- **TO DO**
Please give every line below again exactly, but not its pictures.

[EXTRACTED MATERIAL — start]

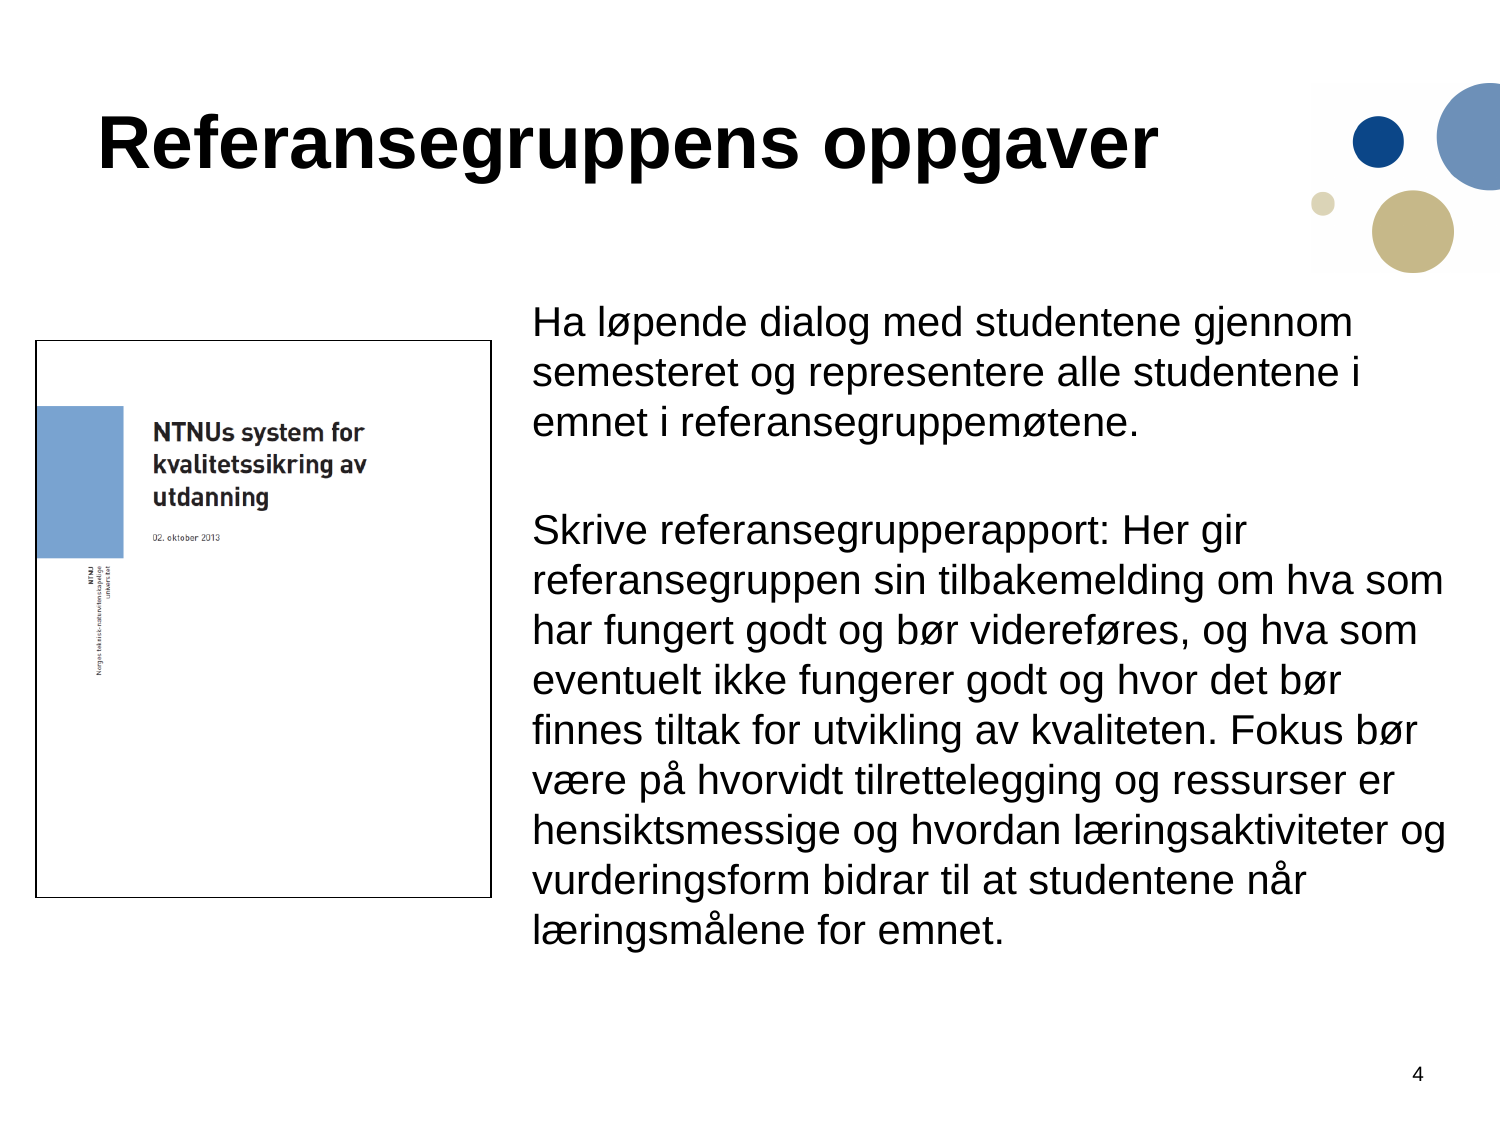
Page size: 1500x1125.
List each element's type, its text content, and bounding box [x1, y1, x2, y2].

list Ha løpende dialog med studentene gjennom semesteret og representere alle studentene i emnet i referansegruppemøtene. Skrive referansegrupperapport: Her gir referansegruppen sin tilbakemelding om hva som har fungert godt og bør videreføres, og hva som eventuelt ikke fungerer godt og hvor det bør finnes tiltak for utvikling av kvaliteten. Fokus bør være på hvorvidt tilrettelegging og ressurser er hensiktsmessige og hvordan læringsaktiviteter og vurderingsform bidrar til at studentene når læringsmålene for emnet. [517, 286, 1478, 802]
title Referansegruppens oppgaver [82, 45, 1433, 233]
picture [1311, 83, 1500, 273]
picture [36, 341, 491, 897]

[EXTRACTED MATERIAL — finish]

- **RESULT OF THIS EXERCISE**
Page size: 1500x1125.
List each element's type, its text content, and bounding box [x1, y1, x2, y2].

list Ha løpende dialog med studentene gjennom semesteret og representere alle studentene i emnet i referansegruppemøtene. Skrive referansegrupperapport: Her gir referansegruppen sin tilbakemelding om hva som har fungert godt og bør videreføres, og hva som eventuelt ikke fungerer godt og hvor det bør finnes tiltak for utvikling av kvaliteten. Fokus bør være på hvorvidt tilrettelegging og ressurser er hensiktsmessige og hvordan læringsaktiviteter og vurderingsform bidrar til at studentene når læringsmålene for emnet. [517, 286, 1478, 802]
title Referansegruppens oppgaver [82, 45, 1433, 233]
picture [1311, 83, 1500, 273]
picture [36, 341, 491, 897]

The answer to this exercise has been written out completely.